Detecting and Eliminating Potential Violations of Sequential Consistency for Concurrent C/C++ Programs

Authors:

Pen-Chung YewAuthors Info & Claims

CGO '09: Proceedings of the 7th annual IEEE/ACM International Symposium on Code Generation and Optimization

Pages 25 - 34

https://doi.org/10.1109/CGO.2009.29

Published: 22 March 2009 Publication History

Abstract

When a concurrent shared-memory program written with a sequential consistency (SC) model is run on a machine implemented with a relaxed consistency (RC) model, it could cause SC violations that are very hard to debug. To avoid such violations, programmers need to provide explicit synchronizations or insert fence instructions. In this paper, we propose a scheme to detect and eliminate potential SC violations by combining Shasha/Snir's conflict graph and delay set theory with existing data race detection techniques. For each execution, we generate a race graph, which contains the improperly synchronized conflict accesses, called race accesses, and race cycles formed with those accesses. As a race cycle would probably lead to a non-sequential-consistent execution, we call it a potential violation of sequential consistency (PVSC) bug. We then compute the race delays of race cycles, and suggest programmers to insert fences into source code to eliminate PVSC bugs.
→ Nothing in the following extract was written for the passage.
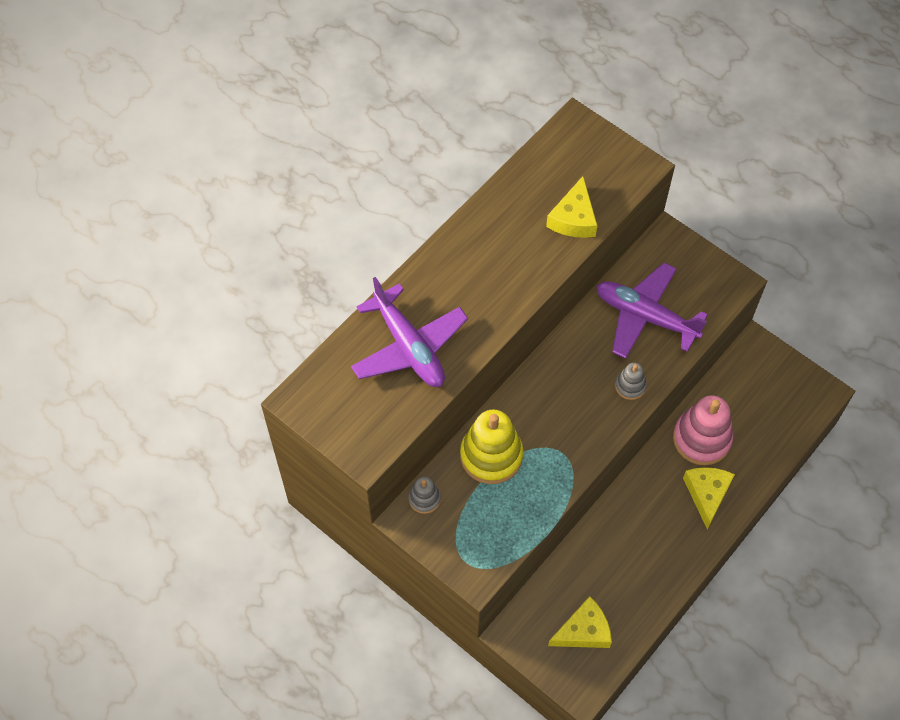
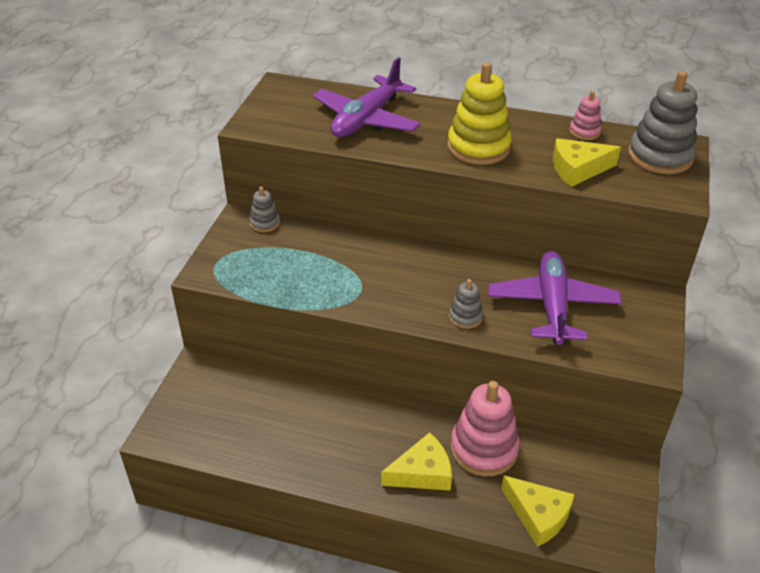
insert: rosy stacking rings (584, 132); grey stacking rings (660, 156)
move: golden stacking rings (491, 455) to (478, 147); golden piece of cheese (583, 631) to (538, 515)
We further convert a race graph into a PC race graph, and improves cycle detection and race delay computation to O(n^2), where n is the number of race access instructions. We evaluate our approach with the SPLASH-2 benchmarks, two large real-world applications (MySQL and Apache), and several multi-threaded Cilk programs. The results show that (1) the proposed approach could effec-tively detect PVSC bugs in real-world applications with good scalability; (2) it retains most of the performance of the concurrent program after inserting required fence instructions, with less than 6.3% performance loss; and (3) the additional cost of our approach over traditional race detection techniques is quite low, with 3.3% on average.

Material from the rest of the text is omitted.